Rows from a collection
************

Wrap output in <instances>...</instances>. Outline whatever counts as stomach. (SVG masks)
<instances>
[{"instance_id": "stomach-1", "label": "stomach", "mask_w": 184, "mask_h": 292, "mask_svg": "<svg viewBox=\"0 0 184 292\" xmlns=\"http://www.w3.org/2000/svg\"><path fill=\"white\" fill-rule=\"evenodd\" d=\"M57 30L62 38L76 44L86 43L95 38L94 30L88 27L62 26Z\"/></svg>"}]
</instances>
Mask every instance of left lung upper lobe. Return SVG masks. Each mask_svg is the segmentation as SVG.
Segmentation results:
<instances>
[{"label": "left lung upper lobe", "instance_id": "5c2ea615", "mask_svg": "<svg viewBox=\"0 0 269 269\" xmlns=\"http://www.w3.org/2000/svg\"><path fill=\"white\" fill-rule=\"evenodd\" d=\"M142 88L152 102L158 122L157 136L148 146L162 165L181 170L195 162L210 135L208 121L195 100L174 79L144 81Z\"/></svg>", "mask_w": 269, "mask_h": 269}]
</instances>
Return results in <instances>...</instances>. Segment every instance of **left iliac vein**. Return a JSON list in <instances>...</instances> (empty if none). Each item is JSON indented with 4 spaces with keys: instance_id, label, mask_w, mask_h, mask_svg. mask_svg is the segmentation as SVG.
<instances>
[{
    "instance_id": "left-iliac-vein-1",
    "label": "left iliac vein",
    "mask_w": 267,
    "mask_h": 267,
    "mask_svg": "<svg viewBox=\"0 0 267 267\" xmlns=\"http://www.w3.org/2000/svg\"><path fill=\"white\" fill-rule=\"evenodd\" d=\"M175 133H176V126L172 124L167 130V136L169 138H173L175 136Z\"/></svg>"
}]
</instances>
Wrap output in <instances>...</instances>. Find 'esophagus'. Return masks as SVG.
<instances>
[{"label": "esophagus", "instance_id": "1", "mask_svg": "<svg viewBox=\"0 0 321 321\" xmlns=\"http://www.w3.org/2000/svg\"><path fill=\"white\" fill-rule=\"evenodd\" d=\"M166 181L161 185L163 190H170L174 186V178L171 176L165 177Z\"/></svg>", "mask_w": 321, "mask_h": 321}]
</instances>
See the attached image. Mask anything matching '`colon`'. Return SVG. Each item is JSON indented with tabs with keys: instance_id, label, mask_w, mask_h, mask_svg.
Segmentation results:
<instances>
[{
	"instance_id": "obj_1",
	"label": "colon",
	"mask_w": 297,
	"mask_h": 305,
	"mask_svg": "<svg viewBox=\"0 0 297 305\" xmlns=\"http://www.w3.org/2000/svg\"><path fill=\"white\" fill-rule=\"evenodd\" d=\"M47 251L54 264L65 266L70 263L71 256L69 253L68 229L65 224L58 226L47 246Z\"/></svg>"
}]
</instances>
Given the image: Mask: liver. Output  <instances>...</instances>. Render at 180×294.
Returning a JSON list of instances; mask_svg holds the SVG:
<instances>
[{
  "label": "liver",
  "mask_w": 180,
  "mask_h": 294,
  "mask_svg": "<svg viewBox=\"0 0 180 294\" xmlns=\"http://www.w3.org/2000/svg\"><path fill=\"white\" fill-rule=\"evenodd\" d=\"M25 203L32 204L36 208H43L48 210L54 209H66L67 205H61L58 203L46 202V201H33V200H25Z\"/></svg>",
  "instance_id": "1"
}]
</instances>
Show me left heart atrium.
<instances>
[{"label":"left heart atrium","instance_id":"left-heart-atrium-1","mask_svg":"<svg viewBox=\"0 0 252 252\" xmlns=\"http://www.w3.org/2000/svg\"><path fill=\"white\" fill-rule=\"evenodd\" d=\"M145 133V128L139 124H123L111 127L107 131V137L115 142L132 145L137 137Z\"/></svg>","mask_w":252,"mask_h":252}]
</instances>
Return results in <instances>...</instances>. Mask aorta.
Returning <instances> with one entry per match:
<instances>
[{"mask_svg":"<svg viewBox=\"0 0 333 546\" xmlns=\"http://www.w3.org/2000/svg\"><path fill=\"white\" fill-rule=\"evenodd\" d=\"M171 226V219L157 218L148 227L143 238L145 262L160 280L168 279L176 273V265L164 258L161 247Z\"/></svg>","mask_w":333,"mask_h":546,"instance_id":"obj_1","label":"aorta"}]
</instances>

************

*Instruction*: Copy everything from the line that contains "Return results in <instances>...</instances>. Mask" down to the end of the rows, both ends included.

*Response*:
Return results in <instances>...</instances>. Mask aorta.
Returning <instances> with one entry per match:
<instances>
[{"mask_svg":"<svg viewBox=\"0 0 333 546\" xmlns=\"http://www.w3.org/2000/svg\"><path fill=\"white\" fill-rule=\"evenodd\" d=\"M171 226V219L157 218L148 227L143 238L145 262L160 280L168 279L176 273V265L164 258L161 247Z\"/></svg>","mask_w":333,"mask_h":546,"instance_id":"obj_1","label":"aorta"}]
</instances>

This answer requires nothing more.